I think that an extensive revision is warranted before to consider this manuscript worthy for publication.

 

Please find some suggestions, below:

 

Line 12 : LVH concern only the left ventricle and not "an organ";

Lines 16-18: redundant, obvious, please delete or rephrase;

Line 19: rephrase, please do not repeat twice the same word;

Line 30: please define hyperplasia as well, it could be useful to the reader to know both definitions;

Lines 31-34: It would be better to speak about aetiology (i.e. secondary LVH....) rather than associated conditions. For example is myocardial infarction a cause or a consequence of LVH? As you state in this sentence it appears as a cause, but it is known that it could be a consequence of LVH as well;

Lines 40-41: Sorry you persist in make confusion if you list causes and consequences in the same sentence. Or is just a language issue? It is not clear to me;

Line 46: the graph is not clear at all. How "biomarkers" is a main group and also a subgroup of this main group??;

Line 83: LVH;

Line 85: Please the abbreviation should put in brackets the first time you mention LV mass, than you use only abbreviation;

Lines 103-105: a verb is lacking in the sentence;

Line 106: the are ????;

Line 170: what = amplitude?;

Line 175: If you speak about ECG predictors of SCD you should cite also other ECG or Holter features (e.g.

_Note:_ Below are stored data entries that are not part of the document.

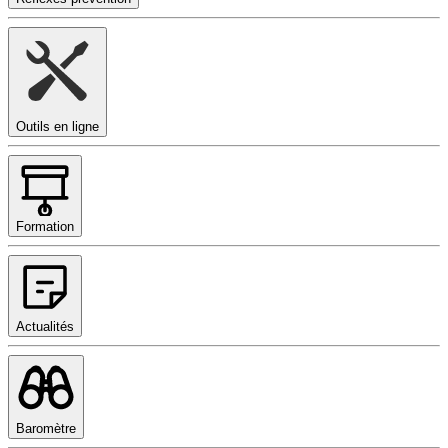
Outils en ligne
Formation
Actualités
Baromètre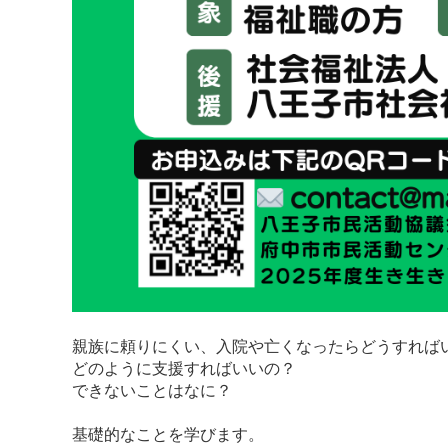
親族に頼りにくい、入院や亡くなったらどうすれば
どのように支援すればいいの？
できないことはなに？
基礎的なことを学びます。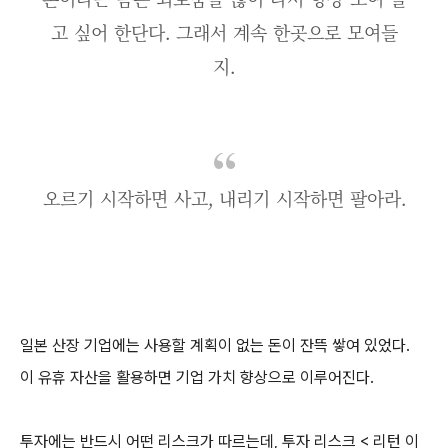
고 싶어 한단다. 그래서 계속 한곳으로 모여들
지.
오르기 시작하면 사고, 내리기 시작하면 팔아라.
일본 산장 기업에는 사용할 계획이 없는 돈이 잔뜩 쌓여 있었다.
이 유휴 자산을 활용하면 기업 가치 향상으로 이루어진다.
투자에는 반드시 어떤 리스크가 따르는데, 투자 리스크 < 리턴 이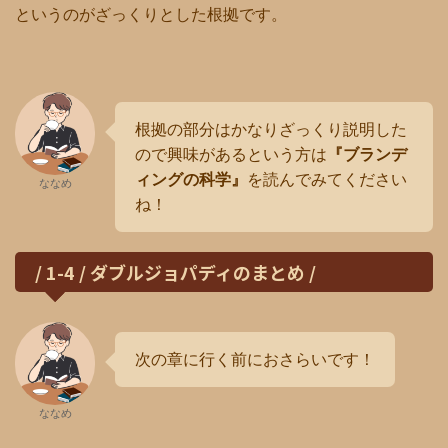
というのがざっくりとした根拠です。
根拠の部分はかなりざっくり説明した
ので興味があるという方は
『ブランデ
ィングの科学』
を読んでみてください
ななめ
ね！
/ 1-4 / ダブルジョパディのまとめ /
次の章に行く前におさらいです！
ななめ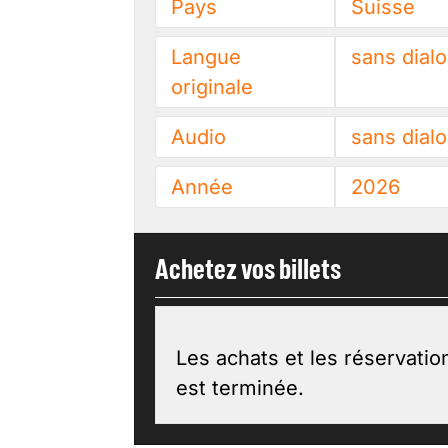
Pays
Suisse
Langue
sans dial
originale
Audio
sans dial
Année
2026
Achetez vos billets
Les achats et les réservatio
est terminée.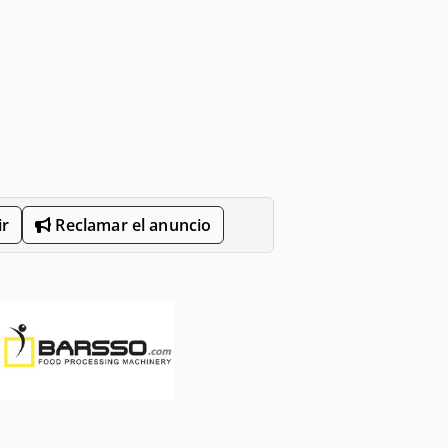
r
Reclamar el anuncio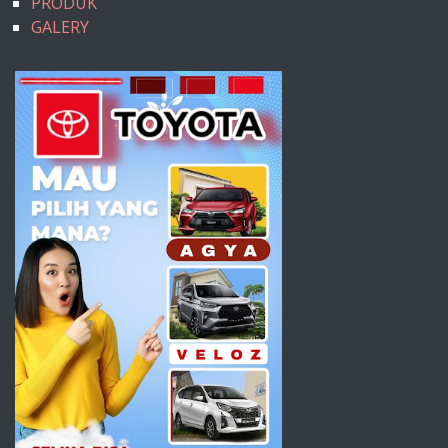
PRODUK
GALERY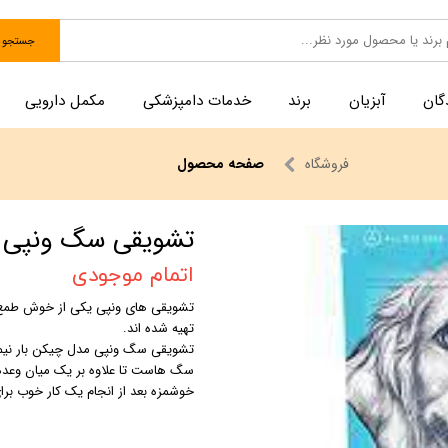
جستجو
گان
آبزیان
برند
خدمات دامپزشکی
مکمل دارویی
فروشگاه
صفحه محصول
تشویقی سگ ونپی ب
اتمام موجودی
تشویقی های ونپی یکی از خوش طمع ت
تهیه شده اند.
تشویقی سگ ونپی مدل چیکن بار نیم
سگ هاست تا علاوه بر یک میان وعده
خوشمزه بعد از انجام یک کار خوب بر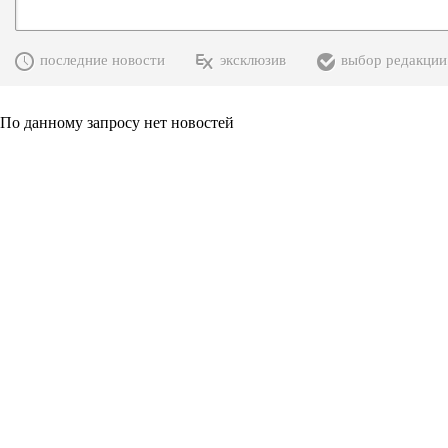
последние новости
эксклюзив
выбор редакции
По данному запросу нет новостей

R on T phenomenon etc...) and patterns of arrhythmia organization and complexity;

Line 189; please cite the physiopathological stimulus to BNP incretion;

Lines 214, 229, 236, 261…: do not use abbreviation the first time you mention an item;

Lines 240-241: it does not make sense;

Conclusion is poor, not based on clinical or scientific evidences.

Author Response

Please see the attachment.

Author Response File: Author Response.pdf

Round 2

Reviewer 1 Report

The authors made major changes to the original version. The improvement is evident, and I recommend accepting the review in the present form.

Reviewer 3 Report

Thank you for changes, they correspond to my suggestions and justified when in disagreement.